During certain moments, situations turn from casual to grave in a matter of seconds, words and facial expressions merging together to form a sort of unspoken code of deception. As the bodies pile up, Wheatley’s cyclical evolution of evil and comes full circle, leveling the playing field with heinous acts of retribution. That these moments stem from complete distrust, ego, and manipulation is expected, but the subtlety with which they are ordered and carried out is striking.

Down Terrace stays true to it’s evil heart, conducting a symphony of violence so effortless it’s almost as if the filmmakers themselves are taking part in the carnage. This is problematic for a film about glaring gaps in morality, but ultimately it’s all part of the nasty fun. There are shallow graves for both discomfort and comedic anarchy, and the audience gets to see both bury each other under a mountain of betrayal.

35 Shots of Rum (Denis, 2009)

Claire Denis’ 35 Shots of Rum infuses the textures, spaces, and shadows of a Parisian apartment building with a unique and baffling poetry. The hallways are cramped but inviting, the rooms warm with routine and knowingness. These places spin with unrequited love, miscommunication, and disappointment, slowly unveiling complex human relationships over time.

Streets and railways merely act as momentary drop off points, way stations for lives favoring an interior existence. Denis creates melancholy in the smallest details so her film swells with expanding possibility. Midway through the fleeting story, one haunting moment in a small club juxtaposes a lifetime of love, lust, and regret with the sensual sounds of The Commodores’ Night Shift. It’s a bravura cinematic slow dance flushed with unspoken and unseen romantic entanglement, the sensual highlight of a fragmented overarching shuffle.

Denis complicates her lyrical view of everyday life with a disjointed, alienating outlook on character interaction, breaking down dialogue sequences with jump cuts, temporal shifts, and jarring transitions. Unlike the recent films Summer Hours or Still Walking, 35 Shots of Rum never fully opens its characters up for inspection, gradually wearing down their outer layers only to reveal denser shields underneath. This approach doesn’t diminish the impact of the film, but it puts the viewer on the outside looking in, watching as gaps grow larger and questions become more intriguing than the answers.
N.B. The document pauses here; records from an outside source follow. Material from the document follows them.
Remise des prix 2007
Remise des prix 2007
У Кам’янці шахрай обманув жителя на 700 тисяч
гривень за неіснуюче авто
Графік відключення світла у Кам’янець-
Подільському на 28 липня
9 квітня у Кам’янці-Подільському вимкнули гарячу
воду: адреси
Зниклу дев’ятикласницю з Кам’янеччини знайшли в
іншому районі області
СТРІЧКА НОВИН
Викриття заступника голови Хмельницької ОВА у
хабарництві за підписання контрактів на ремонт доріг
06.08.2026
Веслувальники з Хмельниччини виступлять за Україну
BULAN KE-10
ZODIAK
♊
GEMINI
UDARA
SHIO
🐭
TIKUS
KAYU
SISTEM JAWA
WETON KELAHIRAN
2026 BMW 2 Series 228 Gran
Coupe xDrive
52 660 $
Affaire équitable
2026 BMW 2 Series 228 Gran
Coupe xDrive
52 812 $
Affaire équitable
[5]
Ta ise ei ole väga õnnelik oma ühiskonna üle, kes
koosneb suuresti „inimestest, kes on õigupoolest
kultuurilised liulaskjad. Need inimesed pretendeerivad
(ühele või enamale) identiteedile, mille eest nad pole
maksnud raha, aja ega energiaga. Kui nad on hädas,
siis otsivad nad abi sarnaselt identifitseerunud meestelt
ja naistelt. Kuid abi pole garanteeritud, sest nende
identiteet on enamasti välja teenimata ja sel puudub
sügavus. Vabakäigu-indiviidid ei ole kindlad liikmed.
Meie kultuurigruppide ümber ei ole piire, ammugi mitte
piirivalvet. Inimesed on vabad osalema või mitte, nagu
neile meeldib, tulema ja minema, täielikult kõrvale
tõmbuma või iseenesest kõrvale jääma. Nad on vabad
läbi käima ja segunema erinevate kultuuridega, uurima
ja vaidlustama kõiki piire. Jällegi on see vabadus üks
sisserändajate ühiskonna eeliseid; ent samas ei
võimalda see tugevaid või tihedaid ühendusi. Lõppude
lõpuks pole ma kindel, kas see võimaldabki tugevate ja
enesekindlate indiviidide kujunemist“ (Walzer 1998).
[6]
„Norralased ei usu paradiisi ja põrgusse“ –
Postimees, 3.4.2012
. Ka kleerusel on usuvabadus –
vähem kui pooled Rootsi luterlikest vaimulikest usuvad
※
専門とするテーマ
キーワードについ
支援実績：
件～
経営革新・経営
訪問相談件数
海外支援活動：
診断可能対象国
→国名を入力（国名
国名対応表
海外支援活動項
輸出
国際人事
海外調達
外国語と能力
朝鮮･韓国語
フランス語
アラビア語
While many have pointed out Denis’ film seems more about the journey than the destination, I’d argue it focuses on endings above all else. Lionel (Alex Descas) comes to grips with his daughter Josephine’s (Mati Diop) adulthood, while longtime friend Rene’s short retirement ends with mental and physical death. Gabrielle’s (Nicole Dogue) disappointing realization about Lionel contrasts Noe’s (Gregorie Colin) own emotional endgame with Josephine, yet each relationship represents a form of finality. Despite Denis’ adherence to linearity, these moments of change and realization define her film.

Admiration for 35 Shots of Rum does not come close to the praise most critics have bestowed on the film, but that’s all I can muster after one viewing. Denis’ visual approach, her characters, her expressions, all exist within a confounding universe that inevitably takes some getting used to. She challenges the viewer to look beyond the emotion of her characters, into a place where the redemptions and reflections of life reveal more uncertainty than closure. Ambiguity often produces the most complex resolutions, but in 35 Shots of Rum, this equivocacy often strangles the tangible meaning out of life’s little moments, leaving us beguiled by a jazz-like modern existence.